Scale Amazon Kinesis Data Streams with AWS Application Auto Scaling
Recently, AWS launched a new feature of AWS Application Auto Scaling that let you define scaling policies that automatically add and remove shards to an Amazon Kinesis Data Stream. For more detailed information about this feature, see the Application Auto Scaling GitHub repository.
As your streaming information increases, you require a scaling solution to accommodate all requests. If you have a decrease in streaming information, you might use scaling to reduce costs. Currently, you scale an Amazon Kinesis Data Stream shard programmatically. Alternatively, you can use the Amazon Kinesis Scaling Utilities. To do so, you can use each utility manually, or automated with an AWS Elastic Beanstalk environment.
With the new feature of Application Auto Scaling, you can use AWS services to create a scaling solution without manual intervention or complex solutions.
Auto scaling solution overview
This blog post shows you how to deploy an auto scaling solution for your Amazon Kinesis Data Streams based on the default Amazon CloudWatch metrics. It also provides an AWS CloudFormation template to set up the environment automatically and the code related to the lambda function.

== Stored records ==
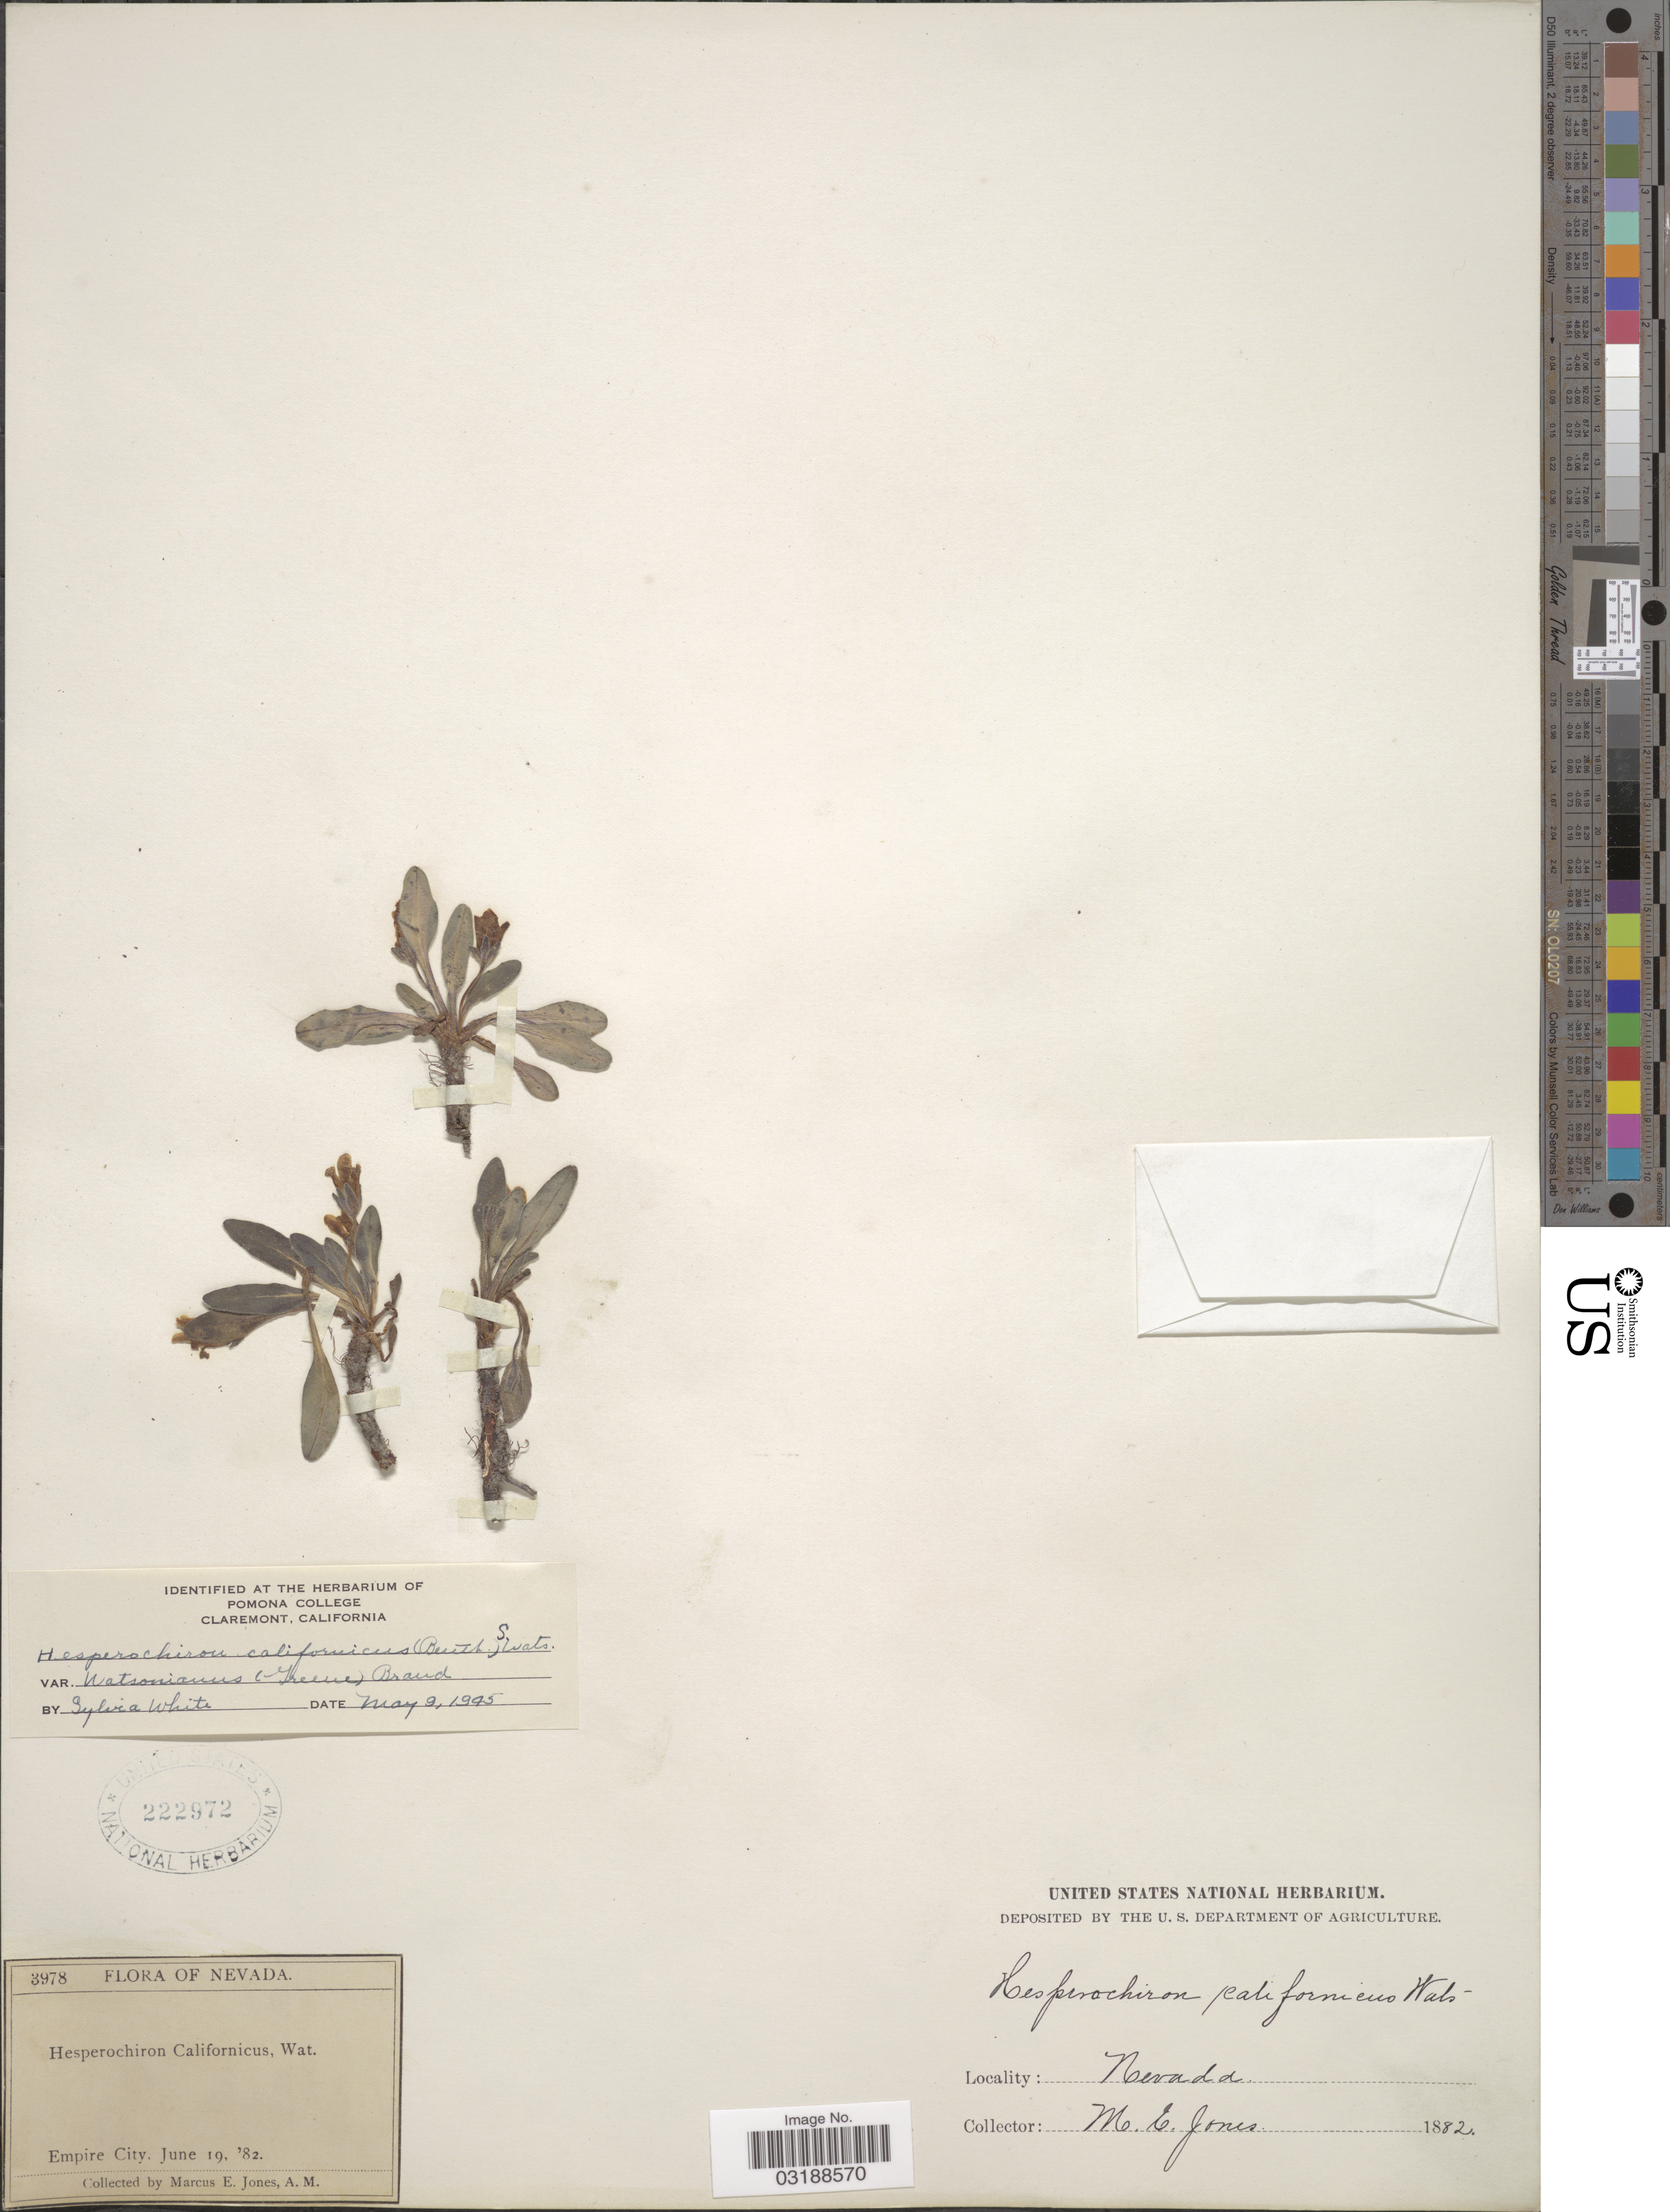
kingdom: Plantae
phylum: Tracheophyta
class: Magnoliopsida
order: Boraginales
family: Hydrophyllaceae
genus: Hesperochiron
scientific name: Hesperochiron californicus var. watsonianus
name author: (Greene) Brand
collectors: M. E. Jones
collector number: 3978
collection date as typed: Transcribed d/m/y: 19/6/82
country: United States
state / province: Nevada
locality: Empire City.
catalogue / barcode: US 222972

== The tasks ==
1. Answer these questions about the post on scaling Kinesis Data Streams:
(a) What does the new Application Auto Scaling feature automatically add to and remove from an Amazon Kinesis Data Stream?
(b) Besides programmatic scaling, what alternative does the post name for scaling a stream?
(c) What does the post provide to set up the environment automatically?
2. Can you set down, unchanged, the part of the dried plant sheet records that opens with the line containing "order: Boraginales" and runs through the end of the records?
The text and the records have no connection to each other.

== Final answers ==
1.
(a) Shards.
(b) The Amazon Kinesis Scaling Utilities.
(c) An AWS CloudFormation template.

2.
order: Boraginales
family: Hydrophyllaceae
genus: Hesperochiron
scientific name: Hesperochiron californicus var. watsonianus
name author: (Greene) Brand
collectors: M. E. Jones
collector number: 3978
collection date as typed: Transcribed d/m/y: 19/6/82
country: United States
state / province: Nevada
locality: Empire City.
catalogue / barcode: US 222972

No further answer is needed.